Indeed, who would even want to?
Especially given the fact that what’s left of Westminster’s ‘strategy of statecraft,’ is itself, being flushed down the toilet (of all misbegotten hope), faster that a jack-booted-skinhead can decide whether or not to Sieg Heil outside a mosque or a synagogue.

That Britain’s politics are no longer a joke, but rather, an international cataclysm of the most profound disdain, ought come as no surprise.

Doesn’t the mere (succinct) title of this rather tough and gritty book, wholeheartedly illustrate as much?

What accounts for The End Of British Politics being such a resolute and rather spot-on read, is it’s no nonsense account of current day Britain, by way of a vituperative, yet well analysed consideration of condemnation.

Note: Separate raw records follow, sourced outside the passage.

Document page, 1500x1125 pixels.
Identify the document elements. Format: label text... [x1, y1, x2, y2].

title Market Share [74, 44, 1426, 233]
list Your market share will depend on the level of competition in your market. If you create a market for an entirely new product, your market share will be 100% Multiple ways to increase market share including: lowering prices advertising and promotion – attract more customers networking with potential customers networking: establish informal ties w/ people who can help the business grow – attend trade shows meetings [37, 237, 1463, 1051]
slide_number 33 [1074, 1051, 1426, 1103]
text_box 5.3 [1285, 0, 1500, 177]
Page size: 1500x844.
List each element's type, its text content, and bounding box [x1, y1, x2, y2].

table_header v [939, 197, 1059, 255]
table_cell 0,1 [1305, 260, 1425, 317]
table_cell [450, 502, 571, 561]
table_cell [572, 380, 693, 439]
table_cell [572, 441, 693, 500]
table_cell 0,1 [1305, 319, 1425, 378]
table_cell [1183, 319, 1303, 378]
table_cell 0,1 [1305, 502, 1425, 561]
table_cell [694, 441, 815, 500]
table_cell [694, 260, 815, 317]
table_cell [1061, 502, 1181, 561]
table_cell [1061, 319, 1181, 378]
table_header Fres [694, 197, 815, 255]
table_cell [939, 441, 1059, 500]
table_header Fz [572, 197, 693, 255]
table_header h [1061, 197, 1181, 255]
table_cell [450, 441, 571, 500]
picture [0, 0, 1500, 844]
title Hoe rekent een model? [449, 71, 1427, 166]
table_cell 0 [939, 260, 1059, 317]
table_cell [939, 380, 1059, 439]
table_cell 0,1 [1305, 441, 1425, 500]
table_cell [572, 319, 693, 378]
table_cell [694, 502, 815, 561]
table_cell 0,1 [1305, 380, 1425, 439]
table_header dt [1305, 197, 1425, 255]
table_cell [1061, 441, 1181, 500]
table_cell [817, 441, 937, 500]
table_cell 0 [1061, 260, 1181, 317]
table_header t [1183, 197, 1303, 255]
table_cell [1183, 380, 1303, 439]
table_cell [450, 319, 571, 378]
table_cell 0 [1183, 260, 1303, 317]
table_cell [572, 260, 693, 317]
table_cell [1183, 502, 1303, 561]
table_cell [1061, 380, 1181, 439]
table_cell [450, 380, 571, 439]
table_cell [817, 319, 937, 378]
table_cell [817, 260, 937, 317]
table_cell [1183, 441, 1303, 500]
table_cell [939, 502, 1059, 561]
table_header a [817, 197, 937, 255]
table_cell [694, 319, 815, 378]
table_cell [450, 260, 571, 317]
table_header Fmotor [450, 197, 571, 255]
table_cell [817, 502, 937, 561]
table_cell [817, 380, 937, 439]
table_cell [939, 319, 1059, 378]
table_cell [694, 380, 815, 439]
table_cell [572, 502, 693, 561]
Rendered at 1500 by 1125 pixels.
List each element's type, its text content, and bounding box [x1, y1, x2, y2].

Take the military for instance, upon which Michael Moran (who is Emeritus Professor of Government at the University of Manchester and Professor of Government in the Alliance Business School, University of Manchester) writes: ”In perhaps no European country bar Russia is militarism so powerfully ingrained as in Britain. Britain is the only member of the European Union which allows the military to enter schools for the purpose of recruiting schoolchildren. Military spending, and the economy’s military production, is uniquely high for a state the size of the United Kingdom […]. There has only been one year (1968) since the Second World War when a British Service person has not been killed on active service. Some of the greatest military engagements, such as the defiance of Hitler in 1940, have fed into the belief in providence: that the British are a chosen people with global military responsibilities.”

That just one recent aspect of said ‘responsibility’ manifested in the terrible Iraq War – upon which Moran also writes: ”In Chilcot we see this pragmatic face of the special relationship: no sooner was the invasion over than the two parties began, like gangsters dividing the loot, to argue over the division of the spoils, notably Iraq oil and the lucrative market in defence services” – is, like Brexit and the ever widening cleavage between the country’s haves and have nots, just one example (of many), of where the country is going so horribly, horribly wrong.

But at the end of the day, who really (really) cares?
The government? Nigel Farage? Theresa May?

This blunt and altogether forthright publication is one book the Prime Minister won’t be wanting to read; which is why everyone else in their right mind at least, absolutely should.